Sewing with fabric bought in Borneo got me thinking about other fabric souvenirs I have purchased in the past. I especially like the handwoven cottons that I bought in Chiang Mai, and cherish the garments that I have sewn from them. Suddenly I remembered that I had recently bought a few more Thai fabrics from Notionally Better – including a 1.8 metre length of handwoven striped cotton. It didn’t take me long to pull it out of my stash.
As with my previous sewing project, I wanted a pattern that would allow me to really utilise the woven stripe. A pattern that immediately came to mine was the Style Arc Courtney – and it was one of the freebies for January! This pattern has been around for a while; I’m not sure why it hadn’t entered my collection earlier, especially considering that it can be sewn in wovens or knits or a combination.

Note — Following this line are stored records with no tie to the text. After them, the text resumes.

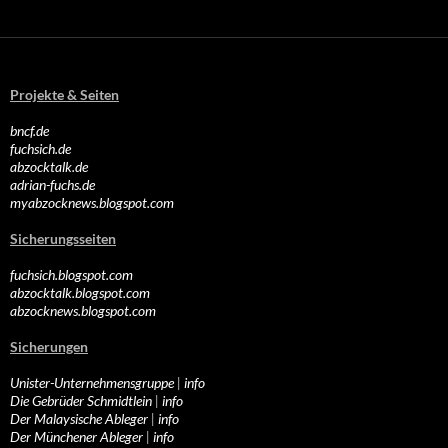
Projekte & Seiten
bncf.de
fuchsich.de
abzocktalk.de
adrian-fuchs.de
myabzocknews.blogspot.com
Sicherungsseiten
fuchsich.blogspot.com
abzocktalk.blogspot.com
abzocknews.blogspot.com
Sicherungen
Unister-Unternehmensgruppe
|
info
Die Gebrüder Schmidtlein
|
info
Der Malaysische Ableger
|
info
Der Münchener Ableger
|
info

From the pattern website: Along with the sleeve cuff, the design lines on this top give it a point of difference that is very on trend. The back yoke creates a flattering silhouette that is easy to wear. Combine woven with knit or two different textures or colours to give you your own individual style. FABRIC SUGGESTION & DESCRIPTION: Jersey Knit, slinky knit, linen, crepe, silk.

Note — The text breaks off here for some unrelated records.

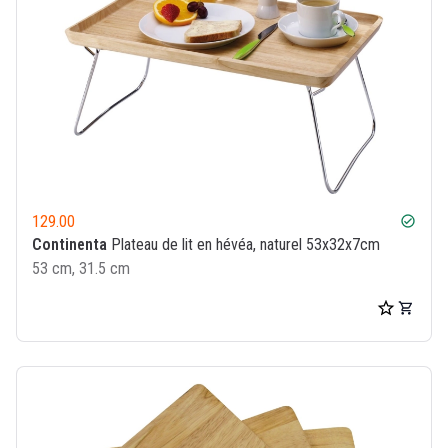
129.00
check_circle
Continenta
Plateau de lit en hévéa, naturel 53x32x7cm
53 cm, 31.5 cm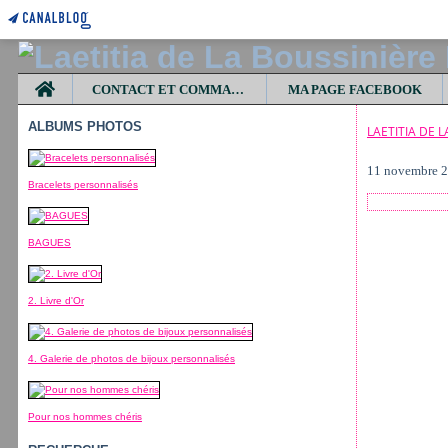
Home
CONTACT ET COMMANDES
MA PAGE FACEBOOK
ALBUMS PHOTOS
LAETITIA DE 
11 novembre 
Bracelets personnalisés
BAGUES
2. Livre d'Or
4. Galerie de photos de bijoux personnalisés
Pour nos hommes chéris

The stripes ran down the centre of the fabric, with fairly wide solid blue borders running along both selvages. I consulted with Clare and we decided on running the stripes horizontally along the back yoke and the centre front panels, and vertically elsewhere. I’d use the solid blue for the sleeve bands and neckline trim.
The neckband is cut on the bias, and is pretty much applied in the same way as you’d attach a neckband to a t-shirt. The bias has enough give, and handwoven cotton fabrics like this one press and shape beautifully with a bit of steam, so the neckband sits really well on this top. I also topstitched down the seam allowances for maximum neckband flatness and to add stability.
Those little gathers at the centre back yoke are really pretty and add some more ease for movement. Size-wise this is size 12 without alteration. I sewed it all on the machine then finished seam allowances together on the overlocker, pressed them to one side, then topstitched. Except for the side seams – they were finished separately and pressed open.
This top is another win for me, and the pattern will definitely be used again. Hooray!